I''m pretty sure you can choose the scheduler at boot time instead of just at compile time, but I''m not sure having not yet tried 2.6 myself (although the Debian Sid packages tempt me too ).

(I''m not a "real" kernel aficionado, so feel free to correct any mistakes in that...)

If X is still niced (the default is "nice -10" in Debian, at least a short while ago), unnice it. The AS (not sure about the other schedulers) really really pays attention to nice values and it will cause X to get too much CPU time. You can change the nice value for X in the file /etc/X11/Xwrapper.config.

quote: Original post by Null and Void
The responsiveness work in 2.6.0 had to do mostly with fairness (having multiple processes get the right amount of CPU time) than with throughput (total efficiency of CPU time usage). 2.4 was great at the latter already but only okay a fairness. 2.6 has a couple schedulers to choose from; the default (the "anticipatory scheduler", if I''m not mistaken) uses a heuristic that is pretty good at figuring out when to give what CPU time and focuses about equally on fairness and throughput. There''s another scheduler with a heuristic that''s all about latency and less focused on throughput (how long it takes something to start once a process decides to do it).

I''m pretty sure you can choose the scheduler at boot time instead of just at compile time, but I''m not sure having not yet tried 2.6 myself


Umm... so you think i should try the second scheduler? I''ll search more about it... (hope i can get it on boot time instead of compile time )


quote:
(although the Debian Sid packages tempt me too ).

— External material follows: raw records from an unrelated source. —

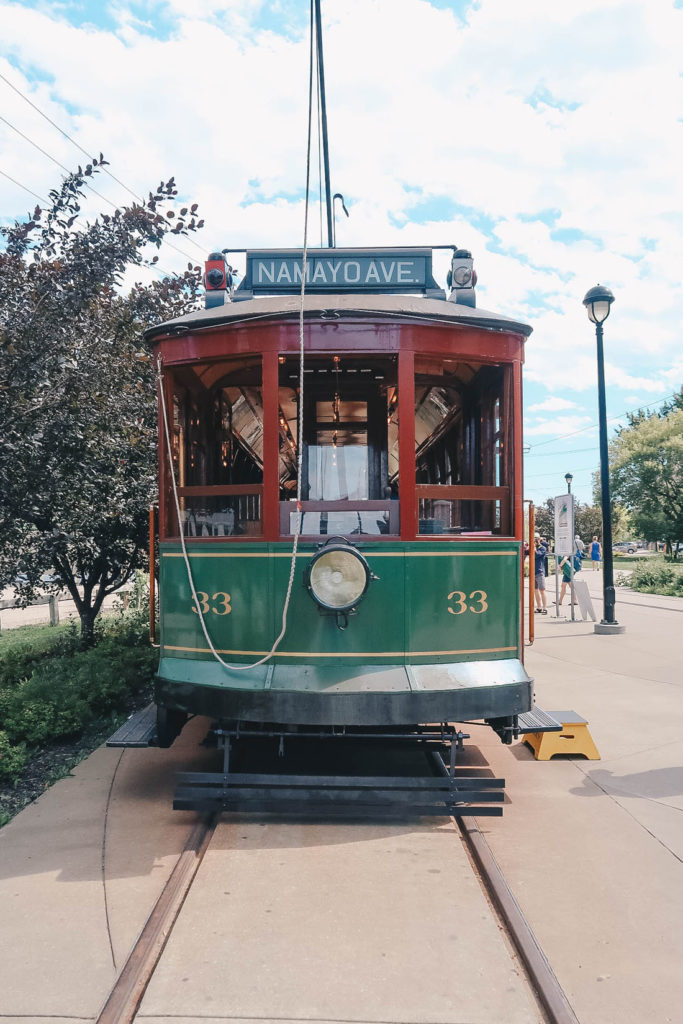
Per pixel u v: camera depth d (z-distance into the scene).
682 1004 2.67
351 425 5.09
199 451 5.27
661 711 6.81
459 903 3.38
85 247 5.21
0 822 4.30
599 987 2.77
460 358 4.61
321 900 3.41
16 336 5.16
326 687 4.19
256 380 5.14
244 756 5.40
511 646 4.62
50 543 5.89
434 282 5.24
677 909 3.35
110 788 4.89
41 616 15.06
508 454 4.73
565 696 7.39
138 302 6.36
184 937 3.09
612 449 54.44
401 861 3.83
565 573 14.52
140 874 3.66
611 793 4.83
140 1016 2.59
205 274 5.32
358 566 4.21
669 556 47.44
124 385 6.43
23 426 5.18
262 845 4.03
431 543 4.42
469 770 5.30
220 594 4.51
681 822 4.35
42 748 5.79
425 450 5.83
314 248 5.20
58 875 3.64
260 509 4.77
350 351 4.45
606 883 3.60
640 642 10.84
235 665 4.42
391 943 3.05
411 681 4.24
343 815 4.30
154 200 5.48
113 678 7.12
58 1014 2.59
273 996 2.70
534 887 3.55
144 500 7.24
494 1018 2.58
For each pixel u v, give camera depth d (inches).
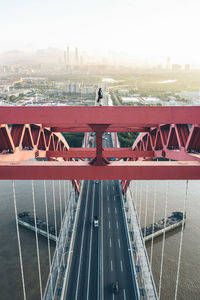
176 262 2363.4
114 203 3440.0
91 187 3946.9
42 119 927.7
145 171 991.0
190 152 1263.5
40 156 1631.4
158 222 2940.5
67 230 2743.6
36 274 2202.3
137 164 1003.9
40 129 1644.9
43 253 2444.6
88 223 2940.5
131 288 2025.1
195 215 3127.5
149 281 2078.0
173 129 1461.6
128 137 6697.8
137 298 1931.6
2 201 3390.7
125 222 2947.8
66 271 2151.8
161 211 3206.2
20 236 2687.0
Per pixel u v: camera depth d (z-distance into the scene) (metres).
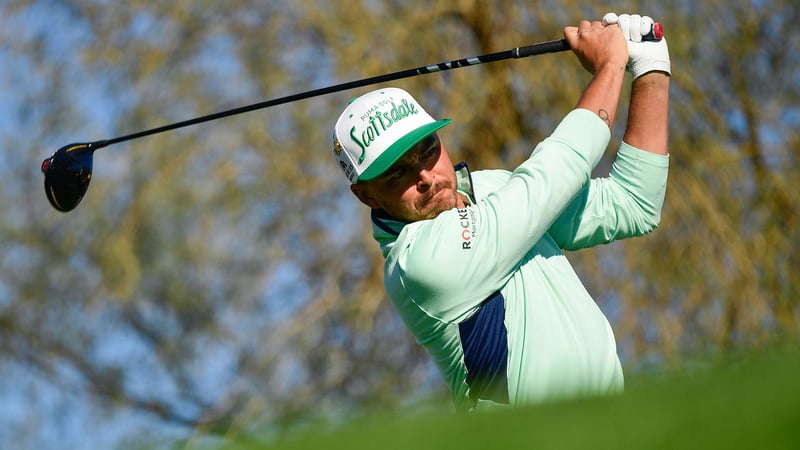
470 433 8.41
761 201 40.81
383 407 10.41
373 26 40.34
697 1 41.25
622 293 38.28
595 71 15.01
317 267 41.44
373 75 39.84
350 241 41.41
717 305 38.78
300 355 40.38
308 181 40.88
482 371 13.61
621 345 38.03
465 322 13.65
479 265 13.52
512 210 13.59
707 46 41.53
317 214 41.47
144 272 42.22
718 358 9.61
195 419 44.31
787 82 42.38
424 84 39.94
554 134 14.20
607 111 14.49
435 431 8.63
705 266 39.00
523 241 13.59
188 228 41.69
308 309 40.31
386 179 14.40
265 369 40.06
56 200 19.20
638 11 40.25
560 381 13.30
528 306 13.59
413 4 40.41
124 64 42.44
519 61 39.69
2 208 44.22
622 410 8.09
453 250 13.52
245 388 39.97
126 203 42.50
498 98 39.50
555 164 13.81
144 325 43.84
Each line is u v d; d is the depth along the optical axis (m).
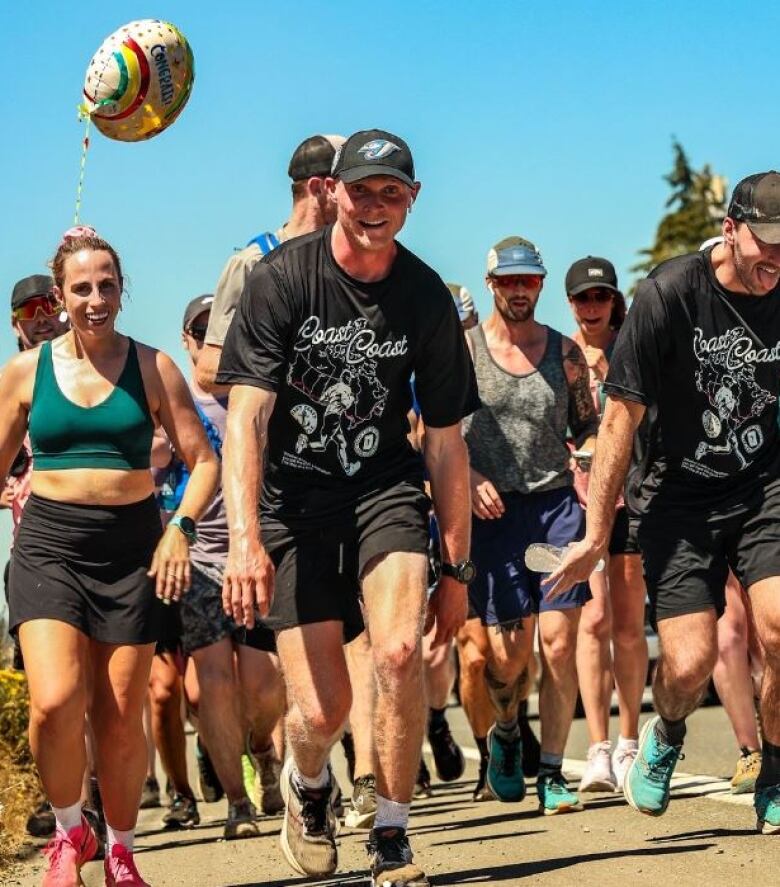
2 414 6.28
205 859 7.73
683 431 6.71
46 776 6.07
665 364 6.61
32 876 7.43
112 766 6.24
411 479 6.23
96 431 6.16
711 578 6.82
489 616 8.76
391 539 6.03
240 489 5.87
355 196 5.84
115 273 6.21
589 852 6.84
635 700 9.44
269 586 5.82
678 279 6.52
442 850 7.29
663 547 6.84
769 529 6.68
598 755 9.41
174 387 6.32
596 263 9.72
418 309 6.07
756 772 8.83
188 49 7.68
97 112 7.50
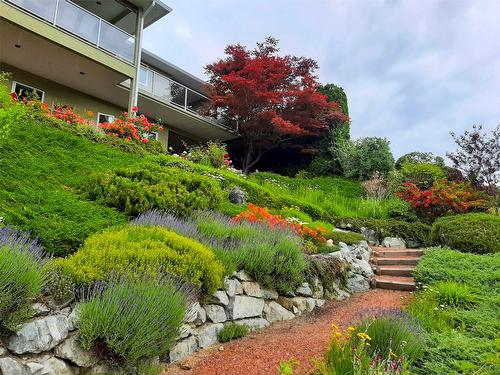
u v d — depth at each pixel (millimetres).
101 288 3307
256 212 7484
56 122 8719
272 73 18203
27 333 2797
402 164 17953
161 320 3271
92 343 3074
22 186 5434
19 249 3182
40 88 13547
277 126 17234
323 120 18516
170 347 3582
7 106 7848
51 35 11227
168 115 17219
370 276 7680
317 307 6074
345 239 8477
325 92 19859
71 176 6723
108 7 14789
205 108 17953
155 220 5320
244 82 16797
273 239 5965
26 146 7059
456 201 11547
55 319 2990
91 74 13359
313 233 7531
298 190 14477
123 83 14312
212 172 10203
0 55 12086
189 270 4090
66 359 2943
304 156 19562
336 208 12703
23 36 11031
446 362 3408
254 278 5160
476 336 4121
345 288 6945
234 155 20656
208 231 5508
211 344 4156
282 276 5488
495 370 3158
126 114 11594
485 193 12570
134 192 5777
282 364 3297
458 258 7109
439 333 4113
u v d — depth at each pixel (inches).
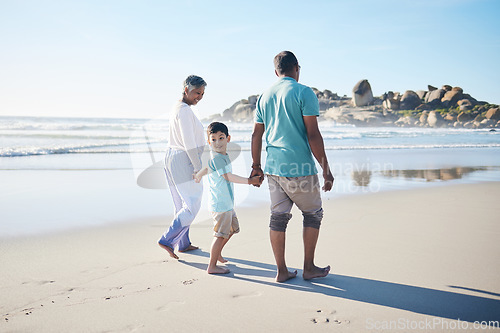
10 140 683.4
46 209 203.3
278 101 110.9
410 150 624.4
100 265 124.8
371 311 91.8
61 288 105.3
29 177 312.0
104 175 329.7
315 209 113.0
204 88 139.3
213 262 119.9
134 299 98.8
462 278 111.4
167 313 90.9
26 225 171.2
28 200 225.1
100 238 155.9
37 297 99.0
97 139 733.3
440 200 236.8
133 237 158.7
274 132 112.7
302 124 109.0
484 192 265.4
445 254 133.1
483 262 124.6
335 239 152.9
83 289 104.8
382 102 3941.9
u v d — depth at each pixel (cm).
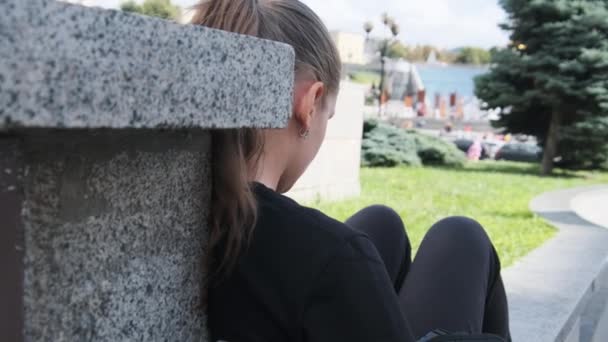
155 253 81
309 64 97
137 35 59
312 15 100
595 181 1522
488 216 727
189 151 86
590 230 609
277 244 88
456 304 136
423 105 3834
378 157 1567
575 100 1670
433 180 1245
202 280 92
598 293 382
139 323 79
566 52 1630
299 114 98
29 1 49
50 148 64
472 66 4862
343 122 818
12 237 62
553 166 1827
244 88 73
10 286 63
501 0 1733
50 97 51
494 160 2256
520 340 250
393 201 833
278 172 102
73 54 53
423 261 148
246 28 93
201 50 66
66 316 68
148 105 60
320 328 85
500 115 1850
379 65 3550
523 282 352
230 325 92
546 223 663
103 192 71
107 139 71
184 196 86
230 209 89
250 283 89
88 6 54
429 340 111
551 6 1638
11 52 49
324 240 86
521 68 1684
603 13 1608
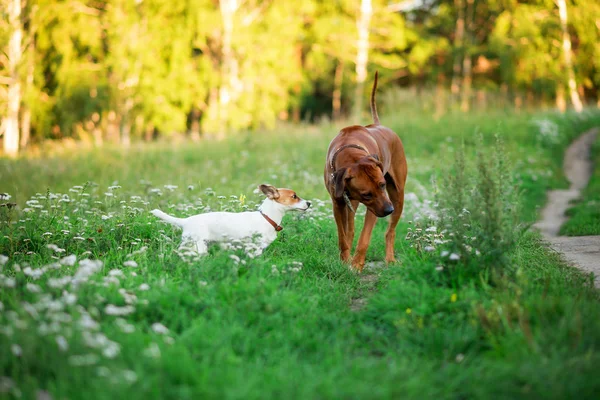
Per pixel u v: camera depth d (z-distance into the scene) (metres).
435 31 35.94
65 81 22.73
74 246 5.77
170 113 24.16
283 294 4.27
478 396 3.03
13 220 6.43
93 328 3.31
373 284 5.28
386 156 6.11
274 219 5.59
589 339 3.47
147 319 3.88
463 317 3.95
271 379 3.10
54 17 22.89
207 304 4.04
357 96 29.88
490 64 35.38
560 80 30.09
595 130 22.72
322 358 3.51
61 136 24.72
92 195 8.84
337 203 5.57
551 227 8.85
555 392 2.98
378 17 31.36
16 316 3.44
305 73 31.59
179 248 5.16
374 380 3.15
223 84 25.27
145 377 2.99
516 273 4.45
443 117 21.59
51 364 3.09
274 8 26.92
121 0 22.81
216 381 3.01
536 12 30.77
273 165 13.84
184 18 24.34
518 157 15.26
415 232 5.98
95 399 2.82
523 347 3.40
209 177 12.26
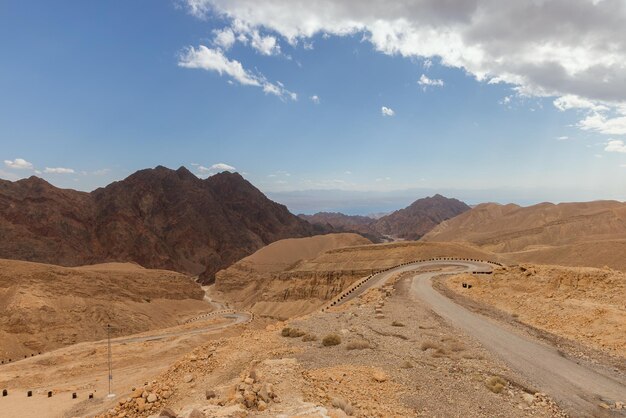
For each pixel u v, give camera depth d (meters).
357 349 23.05
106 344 88.69
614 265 108.56
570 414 15.38
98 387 53.44
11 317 113.56
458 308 37.12
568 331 27.47
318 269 154.25
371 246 152.38
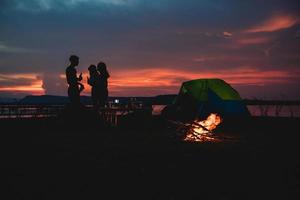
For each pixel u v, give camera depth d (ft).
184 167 28.94
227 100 56.90
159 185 23.07
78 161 30.99
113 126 64.54
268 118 76.33
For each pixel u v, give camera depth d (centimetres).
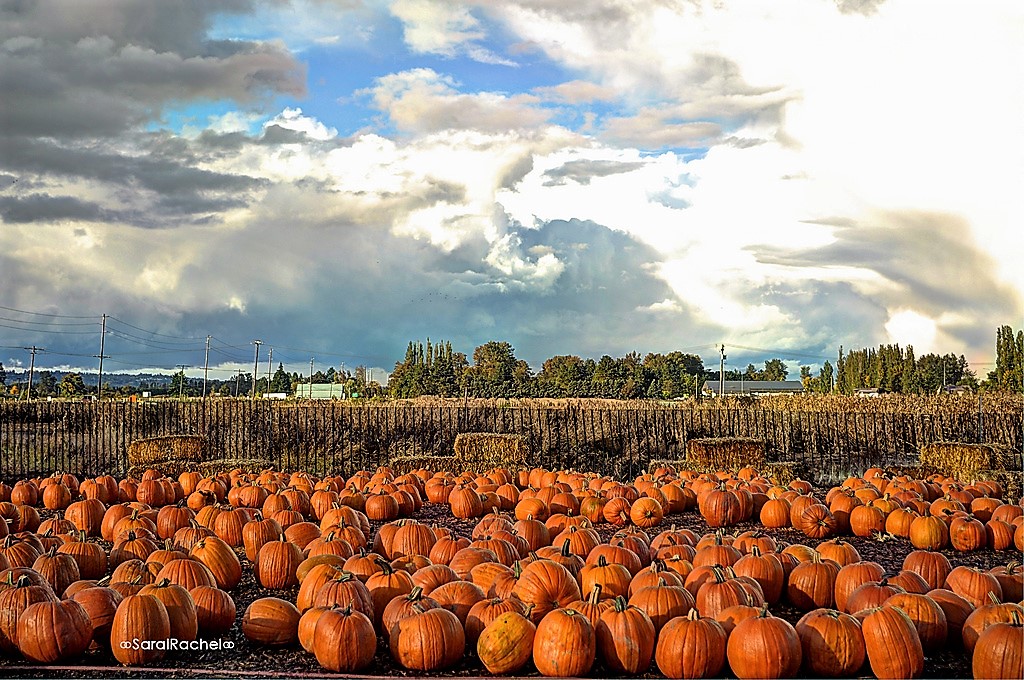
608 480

Hah, talk about temptation!! I actually was going to install the 2.4.22 kernel... but err, i was so tempted... my precisouss... we wantss it!


quote:
If X is still niced (the default is "nice -10" in Debian, at least a short while ago), unnice it. The AS (not sure about the other schedulers) really really pays attention to nice values and it will cause X to get too much CPU time. You can change the nice value for X in the file /etc/X11/Xwrapper.config.


Hmmm.. thanks for that hint! I''ll unnice it.

Victor.

c[_]~~
change the nice value by running

dpkg-reconfigure xserver-common (i think)
Oh, by the way...

I understand the new kernel is focused on scalability and all... but, really, i got a bit frustrated because i heard so much talk like "feels like i''ve got a new system!", "feels like it duplicated my processor speed"; and i didn''t feel that...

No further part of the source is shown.